Directions: As you restate the entries, keep every word intact and leave out whatever images they hold.

Source material:
┄┄┄┄┄┄

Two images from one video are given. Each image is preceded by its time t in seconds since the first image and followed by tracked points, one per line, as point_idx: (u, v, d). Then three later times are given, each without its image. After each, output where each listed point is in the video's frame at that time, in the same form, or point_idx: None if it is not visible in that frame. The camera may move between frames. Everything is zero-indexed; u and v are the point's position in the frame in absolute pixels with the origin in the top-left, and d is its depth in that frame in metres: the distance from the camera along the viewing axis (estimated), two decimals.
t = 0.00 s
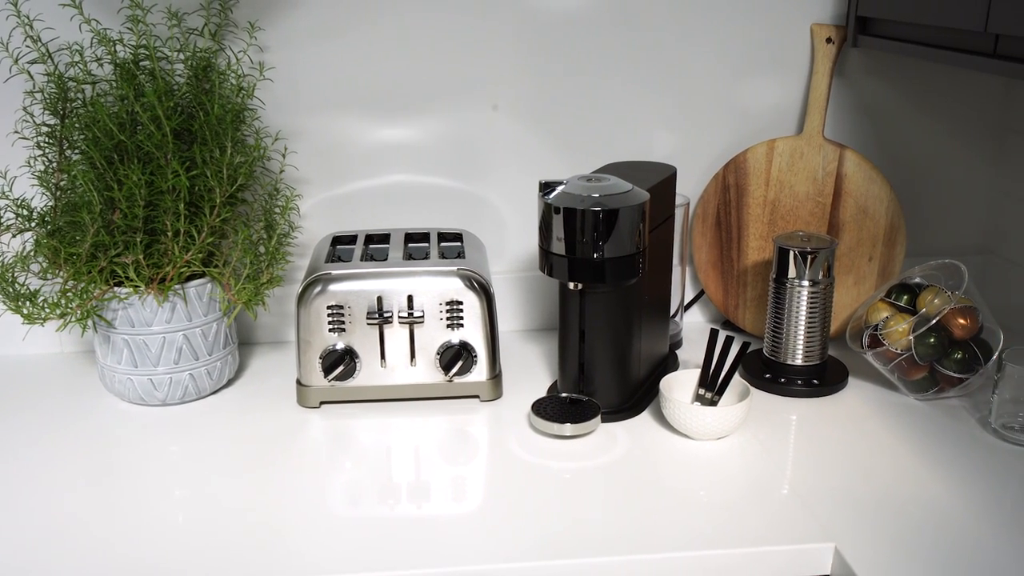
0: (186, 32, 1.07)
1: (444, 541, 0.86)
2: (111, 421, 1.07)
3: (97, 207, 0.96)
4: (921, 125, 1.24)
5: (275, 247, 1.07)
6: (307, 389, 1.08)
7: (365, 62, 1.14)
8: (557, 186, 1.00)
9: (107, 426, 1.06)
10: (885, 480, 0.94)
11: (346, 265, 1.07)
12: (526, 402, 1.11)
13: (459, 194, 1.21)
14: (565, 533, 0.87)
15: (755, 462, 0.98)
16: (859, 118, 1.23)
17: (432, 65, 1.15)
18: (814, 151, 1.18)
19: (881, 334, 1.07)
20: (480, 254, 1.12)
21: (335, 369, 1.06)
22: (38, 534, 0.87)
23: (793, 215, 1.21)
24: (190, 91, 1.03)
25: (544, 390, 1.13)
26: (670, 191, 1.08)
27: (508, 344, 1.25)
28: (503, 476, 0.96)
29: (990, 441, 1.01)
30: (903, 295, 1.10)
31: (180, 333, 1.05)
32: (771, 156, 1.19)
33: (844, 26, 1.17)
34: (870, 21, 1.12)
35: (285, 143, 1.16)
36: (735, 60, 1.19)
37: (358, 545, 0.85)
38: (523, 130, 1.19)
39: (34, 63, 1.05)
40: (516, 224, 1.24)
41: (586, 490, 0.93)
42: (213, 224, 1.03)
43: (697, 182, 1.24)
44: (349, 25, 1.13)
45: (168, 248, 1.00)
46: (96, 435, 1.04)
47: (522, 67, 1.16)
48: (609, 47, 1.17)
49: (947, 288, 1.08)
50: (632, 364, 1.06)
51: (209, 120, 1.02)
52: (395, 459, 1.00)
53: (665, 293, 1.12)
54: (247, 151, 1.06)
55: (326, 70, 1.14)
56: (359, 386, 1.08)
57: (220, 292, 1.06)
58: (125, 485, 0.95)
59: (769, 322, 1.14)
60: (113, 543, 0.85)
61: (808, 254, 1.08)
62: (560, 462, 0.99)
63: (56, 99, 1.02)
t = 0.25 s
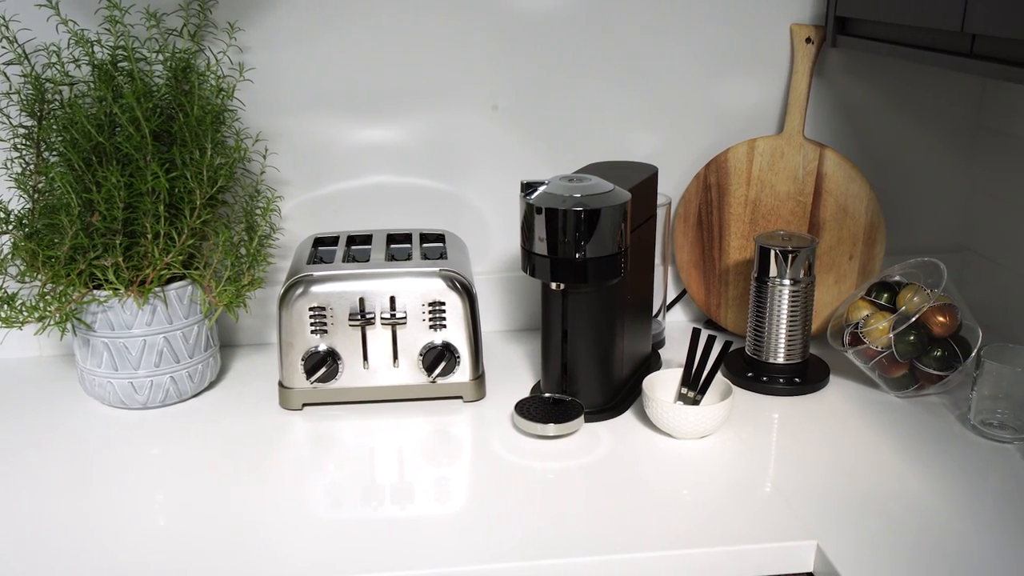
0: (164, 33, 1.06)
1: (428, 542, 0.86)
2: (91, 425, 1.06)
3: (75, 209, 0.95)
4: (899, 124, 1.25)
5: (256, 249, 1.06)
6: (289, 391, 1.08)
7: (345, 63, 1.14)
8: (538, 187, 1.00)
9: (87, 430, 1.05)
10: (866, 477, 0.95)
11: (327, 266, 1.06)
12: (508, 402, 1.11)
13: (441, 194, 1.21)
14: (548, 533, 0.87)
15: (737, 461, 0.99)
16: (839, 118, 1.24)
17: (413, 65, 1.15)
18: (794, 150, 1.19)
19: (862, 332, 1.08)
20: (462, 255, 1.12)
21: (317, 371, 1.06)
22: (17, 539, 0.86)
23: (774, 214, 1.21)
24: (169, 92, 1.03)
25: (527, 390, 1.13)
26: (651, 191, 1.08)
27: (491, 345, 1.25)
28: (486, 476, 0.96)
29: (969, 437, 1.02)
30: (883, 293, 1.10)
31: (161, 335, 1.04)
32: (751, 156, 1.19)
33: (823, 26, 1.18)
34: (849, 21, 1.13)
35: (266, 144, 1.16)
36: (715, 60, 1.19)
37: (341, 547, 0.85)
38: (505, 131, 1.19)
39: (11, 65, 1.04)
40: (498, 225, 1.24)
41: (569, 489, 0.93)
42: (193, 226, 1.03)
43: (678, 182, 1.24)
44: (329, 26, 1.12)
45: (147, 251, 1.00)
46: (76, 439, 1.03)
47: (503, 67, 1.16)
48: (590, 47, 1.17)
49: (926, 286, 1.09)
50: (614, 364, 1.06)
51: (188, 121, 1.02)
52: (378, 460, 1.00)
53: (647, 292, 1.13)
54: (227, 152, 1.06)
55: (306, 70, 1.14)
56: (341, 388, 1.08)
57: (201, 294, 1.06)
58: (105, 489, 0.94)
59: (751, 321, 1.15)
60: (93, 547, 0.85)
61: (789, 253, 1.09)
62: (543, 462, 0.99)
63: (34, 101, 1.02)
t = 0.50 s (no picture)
0: (142, 34, 1.06)
1: (411, 543, 0.85)
2: (70, 429, 1.05)
3: (52, 211, 0.94)
4: (878, 124, 1.26)
5: (236, 250, 1.06)
6: (271, 393, 1.07)
7: (325, 63, 1.14)
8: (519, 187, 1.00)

┄┄┄┄┄┄

Reply:
Two images from one video are given. Each image is preceded by its time t in seconds since the first image and followed by tracked points, one per line, as point_idx: (u, v, d). Then three later times are given, each without its image. After each, output where each listed point is in the video's frame at that time, in the same form, or point_idx: None if it is not visible in that frame. The camera may move between frames. Everything is zero-indexed; u and v are the point's position in the frame in absolute pixels with the origin in the top-left, and d is its depth in that frame in metres: the distance from the camera along the viewing axis (estimated), two decimals.
t = 0.00 s
0: (186, 32, 1.07)
1: (444, 541, 0.86)
2: (111, 421, 1.07)
3: (97, 207, 0.96)
4: (921, 125, 1.24)
5: (275, 247, 1.07)
6: (307, 389, 1.08)
7: (365, 62, 1.14)
8: (557, 186, 1.00)
9: (107, 426, 1.06)
10: (885, 480, 0.94)
11: (346, 265, 1.07)
12: (526, 402, 1.11)
13: (459, 194, 1.21)
14: (565, 533, 0.87)
15: (755, 462, 0.98)
16: (859, 118, 1.23)
17: (432, 65, 1.15)
18: (814, 151, 1.18)
19: (881, 334, 1.07)
20: (480, 254, 1.12)
21: (335, 369, 1.06)
22: (38, 534, 0.87)
23: (793, 215, 1.21)
24: (190, 91, 1.03)
25: (544, 390, 1.13)
26: (670, 191, 1.08)
27: (508, 344, 1.25)
28: (503, 476, 0.96)
29: (990, 441, 1.01)
30: (903, 295, 1.10)
31: (180, 333, 1.05)
32: (771, 156, 1.19)
33: (844, 26, 1.17)
34: (870, 21, 1.12)
35: (285, 143, 1.16)
36: (735, 60, 1.19)
37: (358, 545, 0.85)
38: (523, 130, 1.19)
39: (34, 63, 1.05)
40: (516, 224, 1.24)
41: (586, 490, 0.93)
42: (213, 224, 1.03)
43: (697, 182, 1.24)
44: (349, 25, 1.13)
45: (168, 248, 1.00)
46: (96, 435, 1.04)
47: (522, 67, 1.16)
48: (609, 47, 1.17)
49: (947, 288, 1.08)
50: (632, 364, 1.06)
51: (209, 120, 1.02)
52: (395, 459, 1.00)
53: (665, 293, 1.12)
54: (247, 151, 1.06)
55: (326, 70, 1.14)
56: (359, 386, 1.08)
57: (220, 292, 1.06)
58: (125, 485, 0.95)
59: (769, 322, 1.14)
60: (113, 543, 0.85)
61: (808, 254, 1.08)
62: (560, 462, 0.99)
63: (56, 99, 1.02)
t = 0.25 s
0: (164, 33, 1.06)
1: (428, 542, 0.86)
2: (91, 425, 1.06)
3: (75, 209, 0.95)
4: (899, 124, 1.25)
5: (256, 249, 1.06)
6: (289, 391, 1.08)
7: (345, 63, 1.14)
8: (538, 187, 1.00)
9: (87, 430, 1.05)
10: (866, 477, 0.95)
11: (327, 266, 1.06)
12: (508, 402, 1.11)
13: (441, 194, 1.21)
14: (548, 533, 0.87)
15: (737, 461, 0.99)
16: (839, 118, 1.24)
17: (413, 65, 1.15)
18: (794, 150, 1.19)
19: (862, 332, 1.08)
20: (462, 255, 1.12)
21: (317, 371, 1.06)
22: (17, 539, 0.86)
23: (774, 214, 1.21)
24: (169, 92, 1.03)
25: (527, 390, 1.13)
26: (651, 191, 1.08)
27: (491, 345, 1.25)
28: (486, 476, 0.96)
29: (969, 437, 1.02)
30: (883, 293, 1.10)
31: (161, 335, 1.04)
32: (751, 156, 1.19)
33: (823, 26, 1.18)
34: (849, 21, 1.13)
35: (266, 144, 1.16)
36: (715, 60, 1.19)
37: (341, 547, 0.85)
38: (505, 131, 1.19)
39: (11, 65, 1.04)
40: (498, 225, 1.24)
41: (569, 489, 0.93)
42: (193, 226, 1.03)
43: (678, 182, 1.24)
44: (329, 26, 1.12)
45: (147, 251, 1.00)
46: (76, 439, 1.03)
47: (503, 67, 1.16)
48: (590, 47, 1.17)
49: (926, 286, 1.09)
50: (614, 364, 1.06)
51: (188, 121, 1.02)
52: (378, 460, 1.00)
53: (647, 292, 1.13)
54: (227, 152, 1.06)
55: (306, 70, 1.14)
56: (341, 388, 1.08)
57: (201, 294, 1.06)
58: (105, 489, 0.94)
59: (751, 321, 1.15)
60: (93, 547, 0.85)
61: (789, 253, 1.09)
62: (543, 462, 0.99)
63: (34, 101, 1.02)
t = 0.50 s (no picture)
0: (142, 34, 1.06)
1: (411, 543, 0.85)
2: (70, 429, 1.05)
3: (52, 211, 0.94)
4: (878, 124, 1.26)
5: (236, 250, 1.06)
6: (271, 393, 1.07)
7: (325, 63, 1.14)
8: (519, 187, 1.00)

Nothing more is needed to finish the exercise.